Visual Attention: The ability to maintain visual fixation and concentration on a particular target or object. This skill is of critical necessity for school children and helps them maintain on-task behaviors.
Visual Bi-Laterality: The ability to project internal awareness of one’s own laterality out into space for use in discrimination of objects and symbols. Children with visual bilaterality difficulties can experience letter reversals, get confused with rights and lefts and exhibit poor coordination.
Visual Form Perception: A developed skill that enables a child to accurately discriminate visible likenesses and differences so that comprehension can be immediately followed by appropriate actions. A child experiencing difficulty with visual form perception will frequently reverse words or letters or have poor discrimination when confronted with similar words or shapes.
Visual Memory: The ability to visually recall learned facts. A child with a poor visual memory will have difficulty remembering reading material that was visually presented to him. The same child, however, might be able to recall the same information that was verbally read to him.
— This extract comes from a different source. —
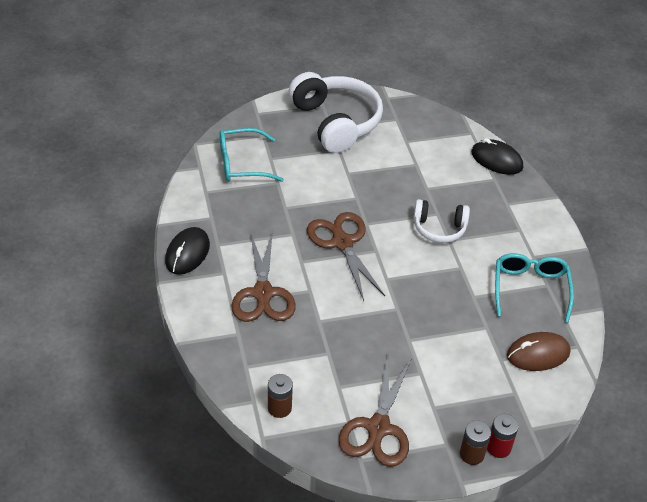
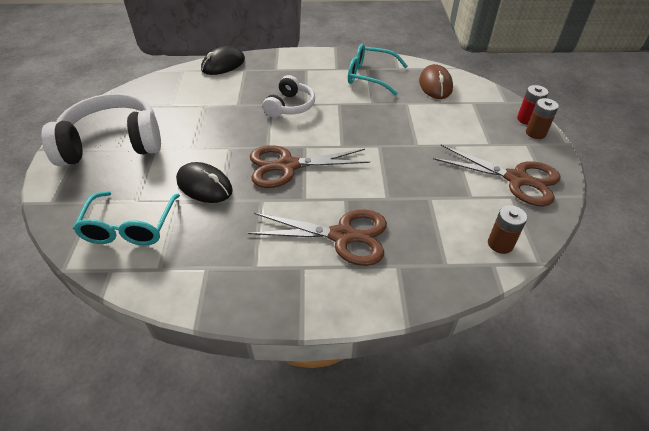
camera: 75 degrees left, 0 degrees up
(187, 253) = (259, 300): black mouse -> black mouse (204, 186)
Visual-Motor Dysfunction: The inability of the eyes and hands to work together as a team. The child’s hands cannot do (or match) the action perceived through the visual system. This may involve visual-tactile integration, where a child’s eyes and hands appear to be disconnected. In a broader sense, it is the inability of the visual system to monitor movements such as steering oneself through a room.
Visualization: The ability to use the “mind’s eye” to visually conceptualize and manipulate thoughts and ideas. Frequently referred to as mental imagery it is recognized as a major component in memory and creativity. It is probably the most important of all the visual skills for achievement, performance, and survival in our culture because it is so closely related to reading, reading comprehension, spelling, writing and the skills of symbolic performance. Children with poor visualization skills are often poor goal setters and have a poor self image.
Visual Stress: This situation is caused by excessive nearpoint work or inefficient movement or teaming patterns and results in visual fatigue. This tends to cause a decrease in performance or task avoidance. It is often confused with distractibility in children.